* Extract provided

And then over time I got older and I went and got a degree in history, and as a historian, there’s nothing that’s more anathema to me than a notion, any notion like Amalek, that there’s something timeless, that there’s something transcendental that affects in a deep way the course of human events that’s unchanging and unchangeable.

And I find that unnerving and I find it insulting and I find it frightening because first of all, my fundamental belief I think as a person and also as a historian is that things always change, that humans are humans and there are things that are part of human nature that repeat themselves over time, over millennia, but at the same time, we have great control over ourselves and over the world and the world changes.

Oftentimes for the better, though not always, and so the idea that there’s something out there, which is why for me it was very pleasing to see all of back in the 1970s and 1980s, there were a number of halachic rulings by rabbis saying, “Well, Amalek doesn’t exist anymore.”

Like practically Amalek doesn’t exist anymore.

The idea is still one that we need to pay attention to, but we should know that in fact, Amalek is gone from the earth, which was this kind of optimistic moment that seemed to be freeing.

And now we see that Amalek is all around us.

So it is terrifying to me that this is a kind of conceptual lens that some of us use sometimes tongue in cheek and sometimes it seems less tongue in cheek to understand what’s going on in the war now, especially because different people, like you said, Bradley, different people draw the border around Amalek in different places.

If Amalek is just the leaders of Hamas who decided to go out on October 7th and murder as many people as they could murder in the worst possible way, then saying that they must be eliminated and that they, is something that makes sense to me.

But the borders are always fuzzy.

And so there are definitely people out there, including people with guns in Gaza who believe that Amalek is everyone they see with their eyes.

* To do
a – Return the part of the passage on Amalek between "And now we see" and "are always fuzzy.", inclusive, word for word.
b – According to the passage on Amalek, what did rabbis' halachic rulings in the 1970s and 1980s say?
c – Please write what comes next in the passage on Amalek, picking up after its final sentence.

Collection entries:
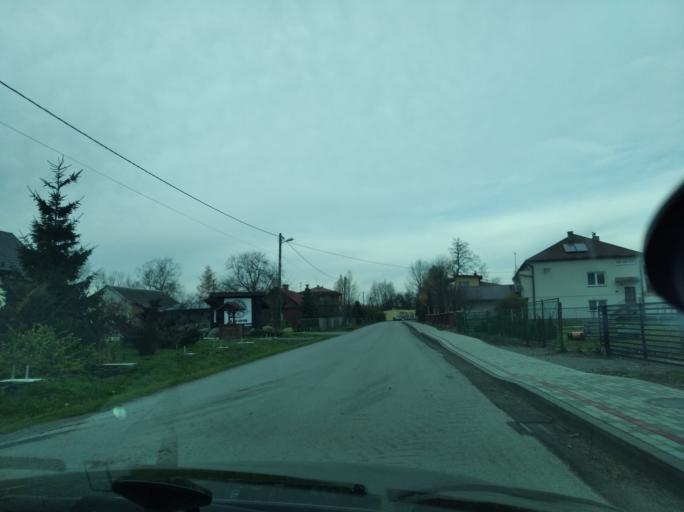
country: PL
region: Subcarpathian Voivodeship
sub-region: Powiat przeworski
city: Grzeska
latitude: 50.0856
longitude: 22.4465
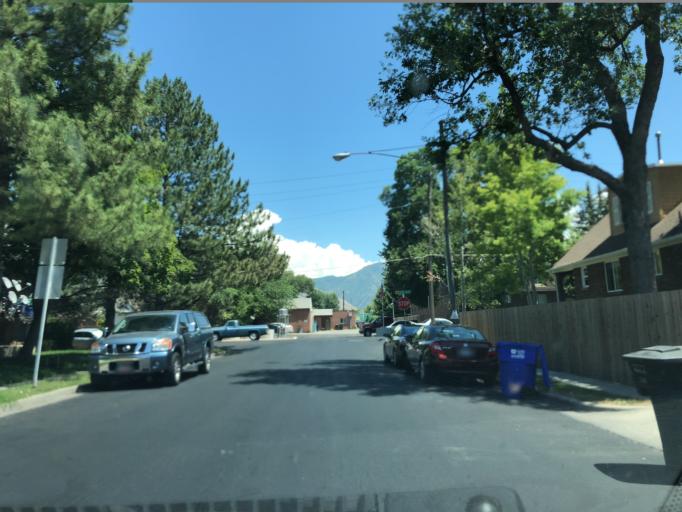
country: US
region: Utah
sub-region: Salt Lake County
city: South Salt Lake
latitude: 40.7163
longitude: -111.8833
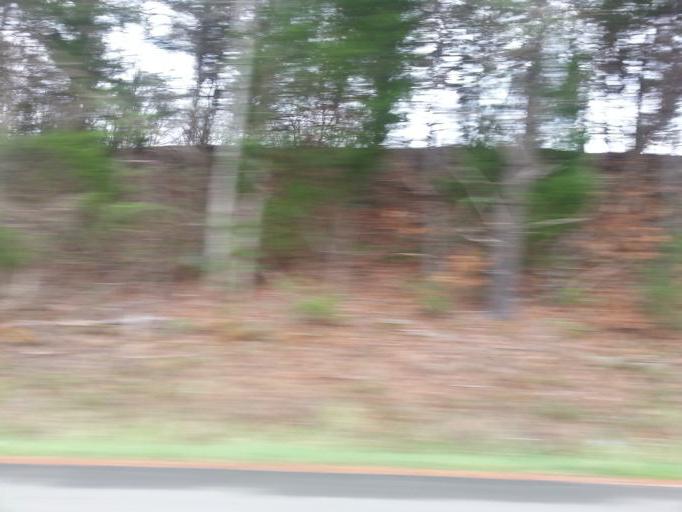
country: US
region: Tennessee
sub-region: Greene County
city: Mosheim
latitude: 36.0762
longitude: -82.9620
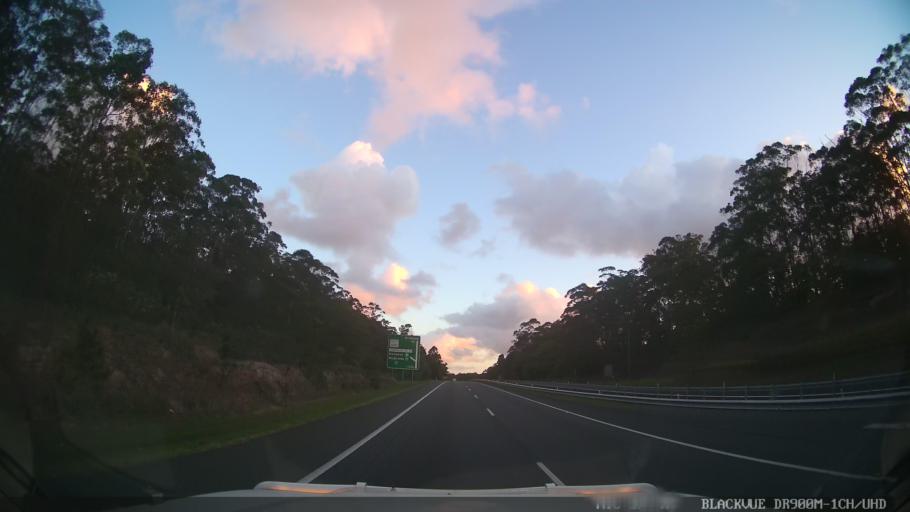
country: AU
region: Queensland
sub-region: Sunshine Coast
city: Twin Waters
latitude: -26.5975
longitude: 152.9719
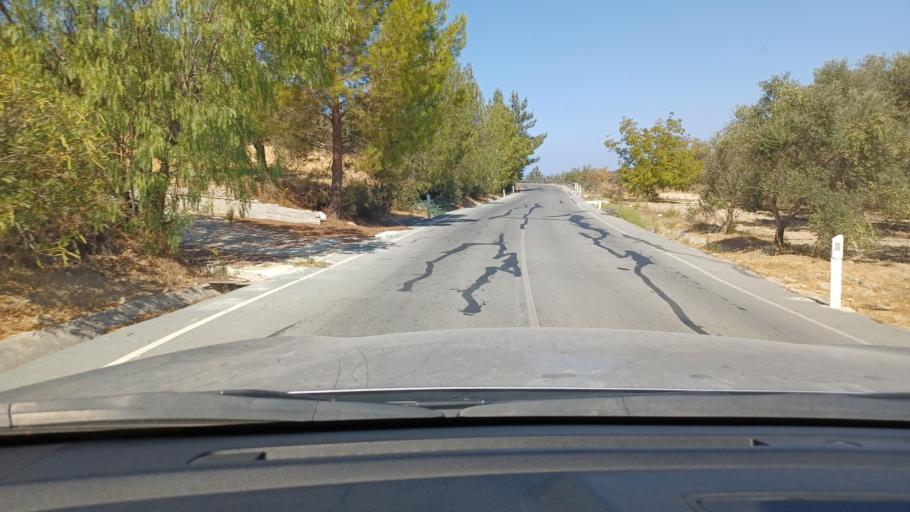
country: CY
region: Pafos
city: Polis
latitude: 35.0055
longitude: 32.4612
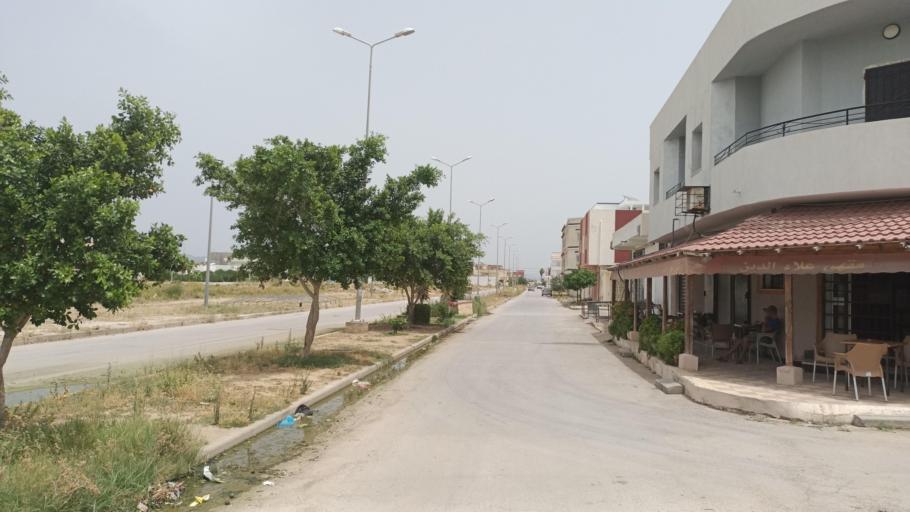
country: TN
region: Nabul
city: Manzil Bu Zalafah
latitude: 36.7010
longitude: 10.4823
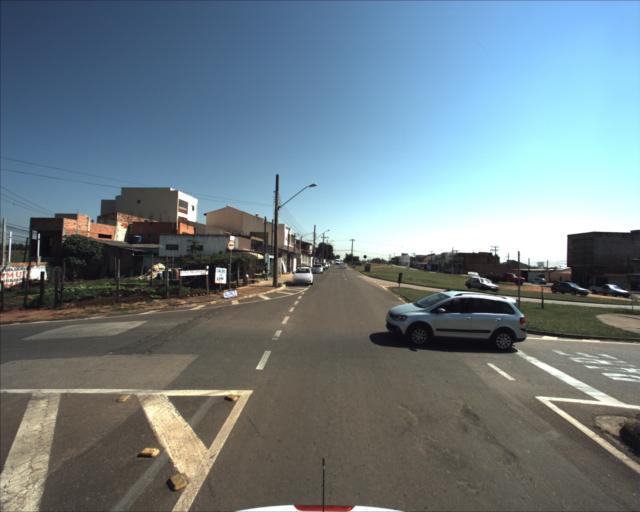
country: BR
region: Sao Paulo
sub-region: Sorocaba
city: Sorocaba
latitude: -23.4967
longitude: -47.5297
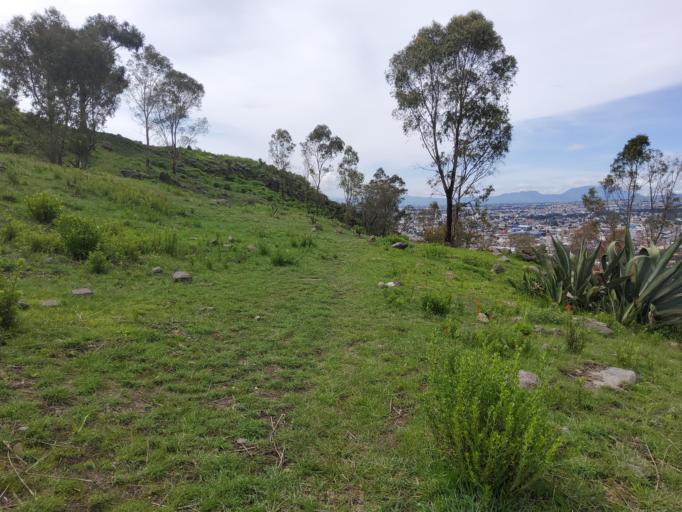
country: MX
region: Mexico
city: Toluca
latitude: 19.3033
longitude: -99.6588
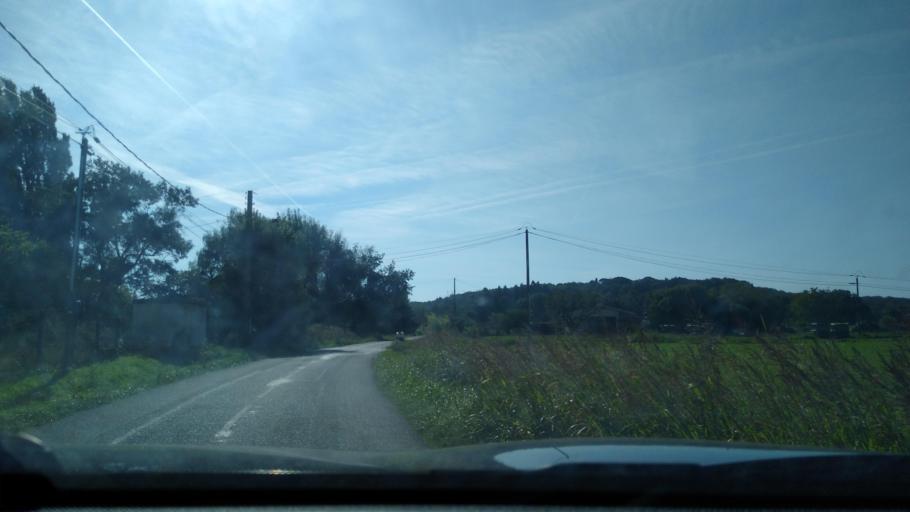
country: FR
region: Midi-Pyrenees
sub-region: Departement de la Haute-Garonne
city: Grenade
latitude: 43.7544
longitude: 1.2563
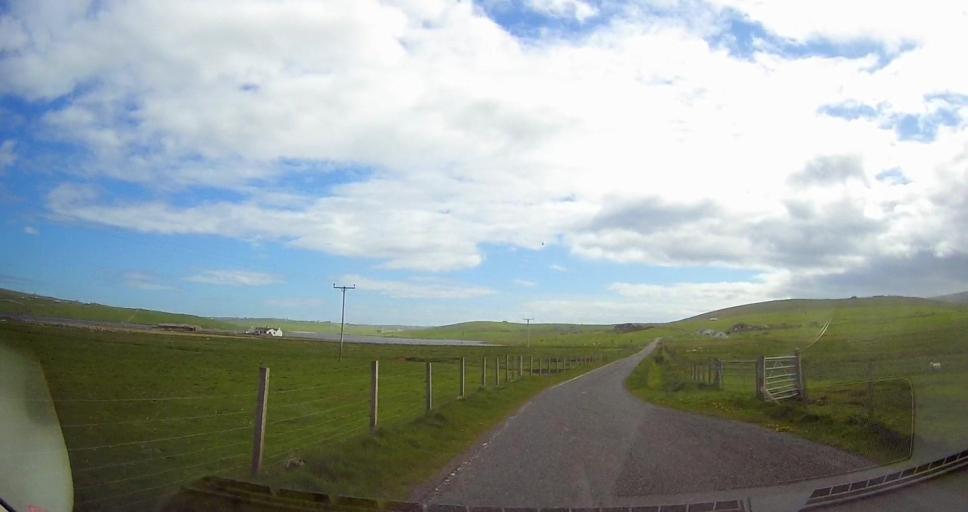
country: GB
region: Scotland
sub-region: Shetland Islands
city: Sandwick
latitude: 59.9379
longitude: -1.3461
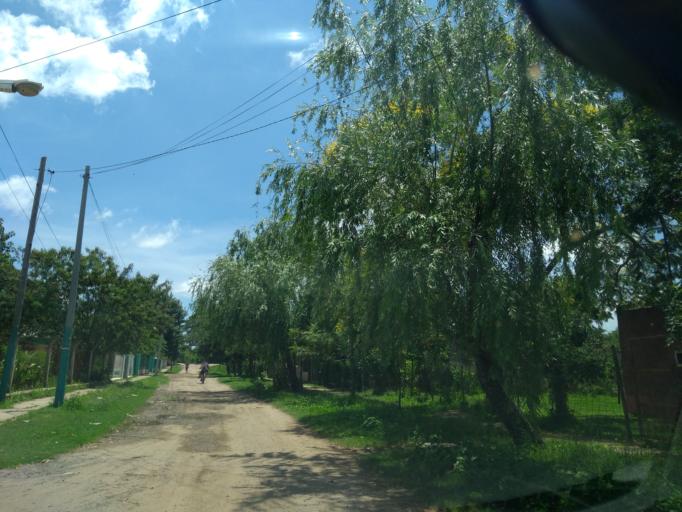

* Answers per task
a –
And now we see that Amalek is all around us.

So it is terrifying to me that this is a kind of conceptual lens that some of us use sometimes tongue in cheek and sometimes it seems less tongue in cheek to understand what’s going on in the war now, especially because different people, like you said, Bradley, different people draw the border around Amalek in different places.

If Amalek is just the leaders of Hamas who decided to go out on October 7th and murder as many people as they could murder in the worst possible way, then saying that they must be eliminated and that they, is something that makes sense to me.

But the borders are always fuzzy.

b – They said that Amalek doesn't exist anymore.

c –
And that of course is terrible.

And so it’s unnerving in this, it’s always been unnerving to me, Amalek, but it’s unnerving in this moment that to see this concept have really, I think a pretty significant role, though I think that the people who then say, “Ah, this has become on the part of Jews, at least, “a religious war.”

And I think that that’s going too far.

That’s over-interpreting the role of Amalek in what’s going on around us right now.

But Allison, let me let you talk. – Well, I’m not neither a yeshiva buchor or a deep thinker columnist like Bradley.

And I’m just not a particularly religious person.

And it sounds a lot of hocus pocus to me, like I’m thinking Voldemort.

This is all very Harry Potter-ish when I hear these descriptions of Amalek.

But that’s, I guess, kind of my issue with religion and bringing these concepts into sort of the news and everyday life.

I’m interested in the whole issue of humanization and dehumanization.

I mean, basically we’re taking this, Amalek is a human image, and we’re implanting it into these other humans of various generations.

Like I could guess I could, if it was a spirit, a spirit of wanting to destroy the Jewish people, and then the spirit of the Jewish people wanting to stand up and fight that force, I guess I could get behind it more.

But the fact that we’re turning these real human beings with all kinds of differences and flaws and have done horrible things, I’m not saying any of them are necessarily good people, but extrapolating these sort of religious concepts into human beings is scary in the whole issue of dehumanization and not seeing them as people, no matter how much you wanna fight them, the mishmash of ideology and actual people to me is scary, scary, scary. – Yeah, I think for a lot of people, the war has changed how they look at Purim and Amalek.

I think that it’s gonna change Purim this year.

The Megillat Esther, the scroll of Esther is not gonna sound the same.

Some congregations have thought about cutting off the scroll before it ends because it doesn’t end well.

The Jews wind up getting permission to kill tens of thousands of Persians.

And this year, I don’t think that’s gonna play well.

I think that we tended to think about Purim as being this really light time where you drink so much that you can’t decide which one’s Haman and which one’s Mordecai.

And we say things like, “They tried to kill us.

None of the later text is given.